Une chose que j’aurai apprise, songea-t-il, c’est que personne ne peut se permettre d’être apolitique, et surtout pas un Juif. Impossible d’être juif et apolitique, c’est clair. On ne peut rester assis à se laisser tranquillement détruire.
Puis il pensa : là où l’on ne se bat pas pour la liberté, elle n’existe pas. Que dit Spinoza ? Si l’État agit d’une façon que la nature humaine réprouve, le moindre mal est de le détruire. Mort aux antisémites ! Vive la révolution ! Vive la liberté !

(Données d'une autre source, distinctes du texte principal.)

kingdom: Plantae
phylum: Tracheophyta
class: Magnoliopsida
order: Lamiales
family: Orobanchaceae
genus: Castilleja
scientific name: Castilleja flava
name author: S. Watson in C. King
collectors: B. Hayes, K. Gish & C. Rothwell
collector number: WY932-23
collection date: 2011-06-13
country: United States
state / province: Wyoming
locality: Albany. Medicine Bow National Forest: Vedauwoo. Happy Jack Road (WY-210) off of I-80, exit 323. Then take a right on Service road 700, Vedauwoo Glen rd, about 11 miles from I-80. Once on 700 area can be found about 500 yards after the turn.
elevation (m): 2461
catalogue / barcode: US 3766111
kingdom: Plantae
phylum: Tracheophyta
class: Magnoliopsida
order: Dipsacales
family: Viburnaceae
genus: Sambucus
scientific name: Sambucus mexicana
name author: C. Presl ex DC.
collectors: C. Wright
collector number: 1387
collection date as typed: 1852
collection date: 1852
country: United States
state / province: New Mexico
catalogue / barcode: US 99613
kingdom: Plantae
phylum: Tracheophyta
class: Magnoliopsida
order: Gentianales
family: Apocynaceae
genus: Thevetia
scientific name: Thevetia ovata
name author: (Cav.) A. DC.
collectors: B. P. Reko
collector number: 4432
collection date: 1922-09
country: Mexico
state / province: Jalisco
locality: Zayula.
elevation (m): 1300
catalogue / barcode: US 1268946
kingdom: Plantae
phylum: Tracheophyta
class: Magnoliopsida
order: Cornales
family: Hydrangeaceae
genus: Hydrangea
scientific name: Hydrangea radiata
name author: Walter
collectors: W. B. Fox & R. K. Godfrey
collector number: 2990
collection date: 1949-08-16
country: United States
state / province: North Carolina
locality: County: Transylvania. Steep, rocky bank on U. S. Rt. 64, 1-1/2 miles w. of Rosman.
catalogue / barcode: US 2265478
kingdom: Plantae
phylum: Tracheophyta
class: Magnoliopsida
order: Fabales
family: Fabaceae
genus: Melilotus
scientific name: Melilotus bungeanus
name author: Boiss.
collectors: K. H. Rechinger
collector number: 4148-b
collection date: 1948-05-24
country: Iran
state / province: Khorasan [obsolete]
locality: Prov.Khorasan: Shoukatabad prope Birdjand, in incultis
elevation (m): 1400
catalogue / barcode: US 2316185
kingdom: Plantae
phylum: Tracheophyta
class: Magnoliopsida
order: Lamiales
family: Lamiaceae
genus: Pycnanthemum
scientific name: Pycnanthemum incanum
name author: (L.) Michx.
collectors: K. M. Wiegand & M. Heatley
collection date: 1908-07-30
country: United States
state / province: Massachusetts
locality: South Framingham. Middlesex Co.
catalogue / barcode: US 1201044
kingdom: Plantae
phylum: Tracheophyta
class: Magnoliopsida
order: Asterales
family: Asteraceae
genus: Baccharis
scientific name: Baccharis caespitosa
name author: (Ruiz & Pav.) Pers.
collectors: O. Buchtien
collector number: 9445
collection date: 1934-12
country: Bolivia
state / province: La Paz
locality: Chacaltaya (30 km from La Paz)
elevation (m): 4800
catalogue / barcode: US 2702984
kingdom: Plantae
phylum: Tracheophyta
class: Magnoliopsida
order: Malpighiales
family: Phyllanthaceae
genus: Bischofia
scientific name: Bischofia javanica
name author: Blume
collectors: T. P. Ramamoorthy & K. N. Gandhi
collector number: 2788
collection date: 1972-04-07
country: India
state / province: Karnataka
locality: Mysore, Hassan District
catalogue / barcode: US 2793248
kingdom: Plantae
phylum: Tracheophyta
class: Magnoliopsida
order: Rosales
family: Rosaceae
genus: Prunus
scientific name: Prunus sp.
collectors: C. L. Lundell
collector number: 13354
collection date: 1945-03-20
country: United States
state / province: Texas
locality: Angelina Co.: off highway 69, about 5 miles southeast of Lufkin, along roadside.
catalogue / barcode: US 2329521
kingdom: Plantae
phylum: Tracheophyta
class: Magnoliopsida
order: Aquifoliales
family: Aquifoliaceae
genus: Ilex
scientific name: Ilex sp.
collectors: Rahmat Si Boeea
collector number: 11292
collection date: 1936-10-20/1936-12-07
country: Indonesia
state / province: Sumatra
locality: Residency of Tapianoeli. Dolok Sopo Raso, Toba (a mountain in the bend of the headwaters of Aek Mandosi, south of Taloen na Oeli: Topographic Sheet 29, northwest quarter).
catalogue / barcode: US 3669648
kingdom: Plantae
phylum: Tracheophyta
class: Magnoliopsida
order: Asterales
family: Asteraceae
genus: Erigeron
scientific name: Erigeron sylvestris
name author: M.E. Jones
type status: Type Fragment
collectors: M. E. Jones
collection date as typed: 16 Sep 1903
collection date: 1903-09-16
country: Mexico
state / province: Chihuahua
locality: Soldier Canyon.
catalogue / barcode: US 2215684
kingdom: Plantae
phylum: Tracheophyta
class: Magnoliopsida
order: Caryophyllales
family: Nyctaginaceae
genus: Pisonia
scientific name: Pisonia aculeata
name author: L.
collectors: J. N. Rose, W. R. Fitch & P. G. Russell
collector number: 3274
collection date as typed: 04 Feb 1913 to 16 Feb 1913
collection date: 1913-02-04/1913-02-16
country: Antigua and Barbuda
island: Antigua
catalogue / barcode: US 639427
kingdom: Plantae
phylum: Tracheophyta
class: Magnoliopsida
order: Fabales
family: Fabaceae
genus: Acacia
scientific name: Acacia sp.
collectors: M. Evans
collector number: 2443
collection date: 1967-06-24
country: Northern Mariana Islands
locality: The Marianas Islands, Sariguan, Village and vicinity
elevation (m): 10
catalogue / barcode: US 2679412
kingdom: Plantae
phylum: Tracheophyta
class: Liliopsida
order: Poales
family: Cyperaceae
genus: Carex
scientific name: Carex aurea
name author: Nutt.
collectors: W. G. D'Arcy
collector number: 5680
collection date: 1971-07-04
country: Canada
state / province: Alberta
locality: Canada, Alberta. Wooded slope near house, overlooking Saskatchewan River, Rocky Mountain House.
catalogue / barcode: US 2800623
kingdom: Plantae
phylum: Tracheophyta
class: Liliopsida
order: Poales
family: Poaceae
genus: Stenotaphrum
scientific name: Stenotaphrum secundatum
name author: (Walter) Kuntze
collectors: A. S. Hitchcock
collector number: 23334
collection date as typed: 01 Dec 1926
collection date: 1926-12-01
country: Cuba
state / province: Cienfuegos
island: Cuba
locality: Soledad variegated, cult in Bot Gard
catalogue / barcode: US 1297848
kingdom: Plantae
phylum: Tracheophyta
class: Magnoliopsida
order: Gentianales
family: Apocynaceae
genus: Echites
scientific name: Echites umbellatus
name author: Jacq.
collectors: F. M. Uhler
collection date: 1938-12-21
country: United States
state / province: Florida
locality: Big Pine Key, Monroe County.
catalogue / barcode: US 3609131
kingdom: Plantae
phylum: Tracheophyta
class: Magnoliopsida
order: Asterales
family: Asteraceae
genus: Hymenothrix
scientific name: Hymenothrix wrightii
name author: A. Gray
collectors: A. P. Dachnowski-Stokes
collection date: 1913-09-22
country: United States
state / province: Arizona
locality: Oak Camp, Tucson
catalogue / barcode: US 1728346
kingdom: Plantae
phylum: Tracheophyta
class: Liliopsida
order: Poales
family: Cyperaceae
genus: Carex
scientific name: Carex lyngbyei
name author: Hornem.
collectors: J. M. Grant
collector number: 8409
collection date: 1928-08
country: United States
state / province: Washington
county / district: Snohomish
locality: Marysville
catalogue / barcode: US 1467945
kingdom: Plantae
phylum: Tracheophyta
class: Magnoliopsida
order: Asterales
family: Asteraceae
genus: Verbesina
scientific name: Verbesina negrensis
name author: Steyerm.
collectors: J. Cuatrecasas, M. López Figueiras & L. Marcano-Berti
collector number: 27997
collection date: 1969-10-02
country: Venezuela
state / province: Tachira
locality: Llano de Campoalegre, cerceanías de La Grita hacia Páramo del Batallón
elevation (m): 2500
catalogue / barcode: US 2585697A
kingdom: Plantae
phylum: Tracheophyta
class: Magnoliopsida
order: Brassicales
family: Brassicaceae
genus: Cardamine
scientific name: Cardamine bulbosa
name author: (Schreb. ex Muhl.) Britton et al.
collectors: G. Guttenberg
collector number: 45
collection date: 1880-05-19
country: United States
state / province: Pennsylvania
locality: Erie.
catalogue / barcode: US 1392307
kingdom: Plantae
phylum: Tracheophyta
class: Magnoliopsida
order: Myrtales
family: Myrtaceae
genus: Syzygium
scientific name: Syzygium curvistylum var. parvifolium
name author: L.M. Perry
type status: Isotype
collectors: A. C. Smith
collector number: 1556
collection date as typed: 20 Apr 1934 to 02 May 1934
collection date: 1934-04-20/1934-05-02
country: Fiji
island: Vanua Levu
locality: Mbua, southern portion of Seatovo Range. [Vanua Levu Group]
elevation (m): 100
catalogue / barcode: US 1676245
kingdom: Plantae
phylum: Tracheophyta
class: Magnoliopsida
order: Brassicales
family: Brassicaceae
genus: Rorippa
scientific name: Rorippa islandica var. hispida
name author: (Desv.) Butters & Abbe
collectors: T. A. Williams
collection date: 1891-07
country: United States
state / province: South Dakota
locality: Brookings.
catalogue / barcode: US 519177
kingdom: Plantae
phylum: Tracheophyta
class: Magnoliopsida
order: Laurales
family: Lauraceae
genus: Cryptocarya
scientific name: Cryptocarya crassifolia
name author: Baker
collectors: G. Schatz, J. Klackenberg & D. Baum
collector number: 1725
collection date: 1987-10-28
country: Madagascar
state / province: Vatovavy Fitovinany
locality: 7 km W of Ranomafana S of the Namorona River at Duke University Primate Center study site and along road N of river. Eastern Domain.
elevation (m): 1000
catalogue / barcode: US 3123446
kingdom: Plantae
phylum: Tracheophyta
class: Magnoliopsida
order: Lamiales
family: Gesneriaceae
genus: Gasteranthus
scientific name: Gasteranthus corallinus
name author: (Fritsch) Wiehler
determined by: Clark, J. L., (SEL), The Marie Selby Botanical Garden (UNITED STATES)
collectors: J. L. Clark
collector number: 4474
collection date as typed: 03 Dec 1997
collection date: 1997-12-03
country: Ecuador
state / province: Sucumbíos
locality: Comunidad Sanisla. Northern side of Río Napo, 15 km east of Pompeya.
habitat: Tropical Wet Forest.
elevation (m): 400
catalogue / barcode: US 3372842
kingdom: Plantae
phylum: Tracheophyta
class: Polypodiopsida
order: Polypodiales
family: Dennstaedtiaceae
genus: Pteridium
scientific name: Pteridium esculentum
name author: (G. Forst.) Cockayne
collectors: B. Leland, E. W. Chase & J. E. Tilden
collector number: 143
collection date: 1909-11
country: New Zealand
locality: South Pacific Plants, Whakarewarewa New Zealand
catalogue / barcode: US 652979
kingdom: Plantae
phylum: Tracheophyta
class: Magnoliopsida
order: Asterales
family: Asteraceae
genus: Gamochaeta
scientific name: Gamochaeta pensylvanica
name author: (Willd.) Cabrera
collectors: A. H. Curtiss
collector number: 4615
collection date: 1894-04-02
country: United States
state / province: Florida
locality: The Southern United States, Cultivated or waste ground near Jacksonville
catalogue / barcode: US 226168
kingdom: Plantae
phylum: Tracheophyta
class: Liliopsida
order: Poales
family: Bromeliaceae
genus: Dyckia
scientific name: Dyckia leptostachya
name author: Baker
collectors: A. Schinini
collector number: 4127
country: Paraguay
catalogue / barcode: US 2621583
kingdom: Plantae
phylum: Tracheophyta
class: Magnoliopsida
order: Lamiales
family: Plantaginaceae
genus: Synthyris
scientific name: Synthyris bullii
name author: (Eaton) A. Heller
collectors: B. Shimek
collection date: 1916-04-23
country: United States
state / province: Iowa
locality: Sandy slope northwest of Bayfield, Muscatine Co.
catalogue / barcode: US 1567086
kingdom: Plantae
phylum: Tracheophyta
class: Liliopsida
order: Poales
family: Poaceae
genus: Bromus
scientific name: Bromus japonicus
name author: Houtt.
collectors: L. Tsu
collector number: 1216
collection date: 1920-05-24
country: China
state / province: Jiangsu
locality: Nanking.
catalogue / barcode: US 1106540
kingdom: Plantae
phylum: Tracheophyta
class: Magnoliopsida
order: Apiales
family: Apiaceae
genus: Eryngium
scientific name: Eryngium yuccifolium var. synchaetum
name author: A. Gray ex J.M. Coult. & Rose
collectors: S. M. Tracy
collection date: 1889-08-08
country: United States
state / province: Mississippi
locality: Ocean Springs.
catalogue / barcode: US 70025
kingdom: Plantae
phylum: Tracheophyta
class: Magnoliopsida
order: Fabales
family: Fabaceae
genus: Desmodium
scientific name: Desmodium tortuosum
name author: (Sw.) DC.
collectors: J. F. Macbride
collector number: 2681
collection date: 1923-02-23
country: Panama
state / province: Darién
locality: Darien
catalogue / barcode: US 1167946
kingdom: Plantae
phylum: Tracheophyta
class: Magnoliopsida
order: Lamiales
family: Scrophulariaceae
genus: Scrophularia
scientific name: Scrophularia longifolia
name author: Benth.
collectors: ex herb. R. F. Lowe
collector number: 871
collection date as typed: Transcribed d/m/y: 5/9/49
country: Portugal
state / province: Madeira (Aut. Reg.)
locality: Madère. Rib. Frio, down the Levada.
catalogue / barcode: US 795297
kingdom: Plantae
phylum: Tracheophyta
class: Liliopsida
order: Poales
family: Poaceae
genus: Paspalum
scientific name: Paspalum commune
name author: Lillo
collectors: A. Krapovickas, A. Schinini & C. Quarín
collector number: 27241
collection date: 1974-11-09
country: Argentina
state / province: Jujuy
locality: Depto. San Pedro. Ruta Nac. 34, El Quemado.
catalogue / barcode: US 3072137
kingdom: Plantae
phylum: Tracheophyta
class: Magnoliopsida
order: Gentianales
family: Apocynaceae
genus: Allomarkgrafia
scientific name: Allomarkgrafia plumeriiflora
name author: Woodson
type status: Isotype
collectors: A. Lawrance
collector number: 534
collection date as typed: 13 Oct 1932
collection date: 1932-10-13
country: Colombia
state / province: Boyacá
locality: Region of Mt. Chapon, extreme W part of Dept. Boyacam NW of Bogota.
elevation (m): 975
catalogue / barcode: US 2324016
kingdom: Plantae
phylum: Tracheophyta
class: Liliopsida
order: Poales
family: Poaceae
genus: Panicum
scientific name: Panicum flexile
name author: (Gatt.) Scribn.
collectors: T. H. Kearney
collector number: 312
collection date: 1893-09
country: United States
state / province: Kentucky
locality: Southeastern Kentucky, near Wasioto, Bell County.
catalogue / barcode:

Cette saillie prononcée avec ferveur à la dernière page du roman, quand après deux ans d’emprisonnement, Yakov prend la route pour recevoir son jugement, atteste du cheminement psychologique parcouru par le personnage et fait de ce roman un très grand récit d’apprentissage. Puisqu’il aura fallu toutes ces épreuves pour que la conscience politique de Yakov Bok s’éveille ; comme Pereira, le héros de Tabucchi, prenant conscience du totalitarisme de Salazar au Portugal sortira de sa léthargie et de son refus de s’engager.
Mon appréciation : 4,5/5
Date de parution : 1966. Grand format et poche aux Éditions Rivages, traduit de l’anglais (États-Unis) par Georges De Lalene, 432 pages.